Non-ontological Definition of Ontology & Extension of the Physical Realm

Can Four Questions Define the Transcendental? (by Elemer E. Rosinger): Usual definitions of the transcendental are given by ontological assumptions. Typical in this regard are those in various theologies or philosophies. And needless to say, such ontological assumptions can easily be challenged, if not in fact, they actually do invite such challenges. Plato's Cave Allegory in his book "Republic" is an exception, since it can be seen as a definition of the transcendental, albeit rather indirectly and through a quite involved story. And as such, it is not at all about any ontological assumption, but only about gnoseology, epistemology and pragmatics.
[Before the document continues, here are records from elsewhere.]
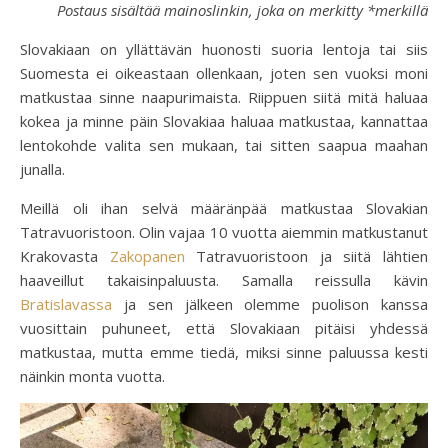
Postaus sisältää mainoslinkin, joka on merkitty *merkillä
Slovakiaan on yllättävän huonosti suoria lentoja tai siis
Suomesta ei oikeastaan ollenkaan, joten sen vuoksi moni
matkustaa sinne naapurimaista. Riippuen siitä mitä haluaa
kokea ja minne päin Slovakiaa haluaa matkustaa, kannattaa
lentokohde valita sen mukaan, tai sitten saapua maahan
junalla.
Meillä oli ihan selvä määränpää matkustaa Slovakian
Tatravuoristoon. Olin vajaa 10 vuotta aiemmin matkustanut
Krakovasta
Zakopanen
Tatravuoristoon ja siitä lähtien
haaveillut takaisinpaluusta. Samalla reissulla kävin
Bratislavassa
ja sen jälkeen olemme puolison kanssa
vuosittain puhuneet, että Slovakiaan pitäisi yhdessä
matkustaa, mutta emme tiedä, miksi sinne paluussa kesti
näinkin monta vuotta.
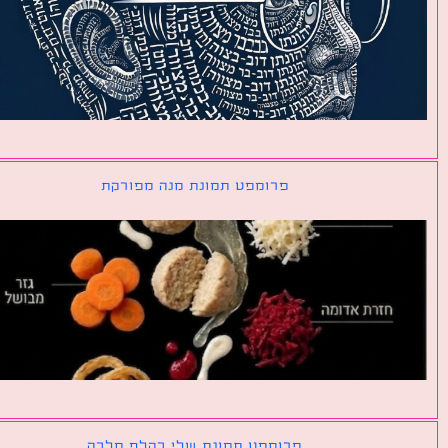
פרומפט תמונת מנה מפורקת
פרומפט תמונת שלי כקלף מלכה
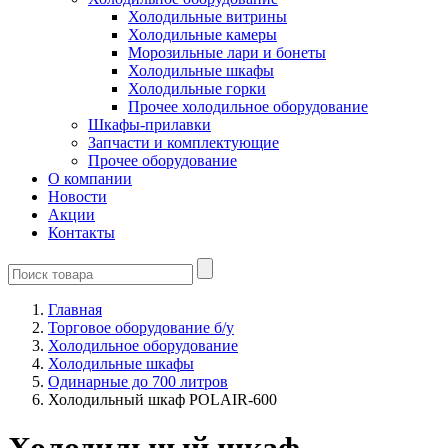
Холодильные витрины
Холодильные камеры
Морозильные лари и бонеты
Холодильные шкафы
Холодильные горки
Прочее холодильное оборудование
Шкафы-прилавки
Запчасти и комплектующие
Прочее оборудование
О компании
Новости
Акции
Контакты
Главная
Торговое оборудование б/у
Холодильное оборудование
Холодильные шкафы
Одинарные до 700 литров
Холодильный шкаф POLAIR-600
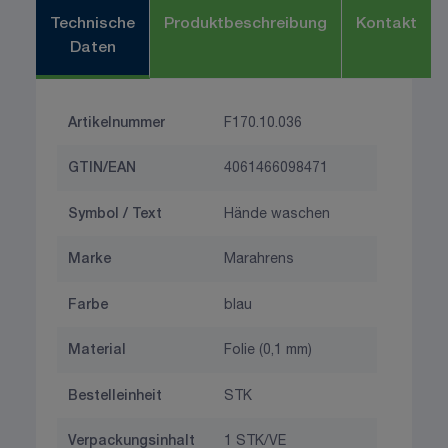
Technische
Produktbeschreibung
Kontakt
Daten
Artikelnummer
F170.10.036
GTIN/EAN
4061466098471
Symbol / Text
Hände waschen
Marke
Marahrens
Farbe
blau
Material
Folie (0,1 mm)
Bestelleinheit
STK
Verpackungsinhalt
1 STK/VE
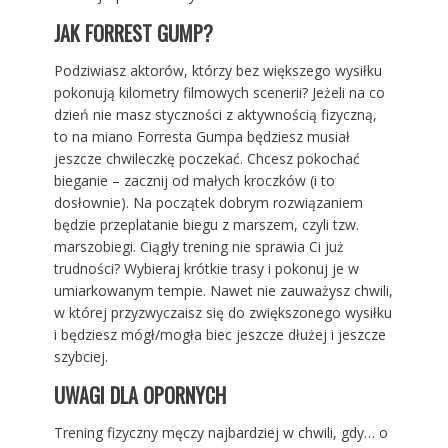
JAK FORREST GUMP?
Podziwiasz aktorów, którzy bez większego wysiłku
pokonują kilometry filmowych scenerii? Jeżeli na co
dzień nie masz styczności z aktywnością fizyczną,
to na miano Forresta Gumpa będziesz musiał
jeszcze chwileczkę poczekać. Chcesz pokochać
bieganie – zacznij od małych kroczków (i to
dosłownie). Na początek dobrym rozwiązaniem
będzie przeplatanie biegu z marszem, czyli tzw.
marszobiegi. Ciągły trening nie sprawia Ci już
trudności? Wybieraj krótkie trasy i pokonuj je w
umiarkowanym tempie. Nawet nie zauważysz chwili,
w której przyzwyczaisz się do zwiększonego wysiłku
i będziesz mógł/mogła biec jeszcze dłużej i jeszcze
szybciej.
UWAGI DLA OPORNYCH
Trening fizyczny męczy najbardziej w chwili, gdy… o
Here, a similar definition of the transcendental is suggested, namely, a definition which does not use any ontological assumption, and instead, it only refers to gnoseology, epistemology and pragmatics. The novelty is in the fact that the mentioned definition consists of nothing more than four successive questions. After the foregoing non-ontological definition of ontology was suggested with the help of four questions, several immediate developments are presented.

Where and How Do They Happen? (by Elemer E. Rosinger): This is a two part paper. The first part, written somewhat earlier, presented standard processes which cannot so easily be accommodated within what are presently considered as physical type realms. The second part further elaborates on that fact. In particular, it is argued that quantum superposition and entanglement may better be understood in extensions of what we usually consider as physical type realms, realms which, as it happens, have so far never been defined precisely enough.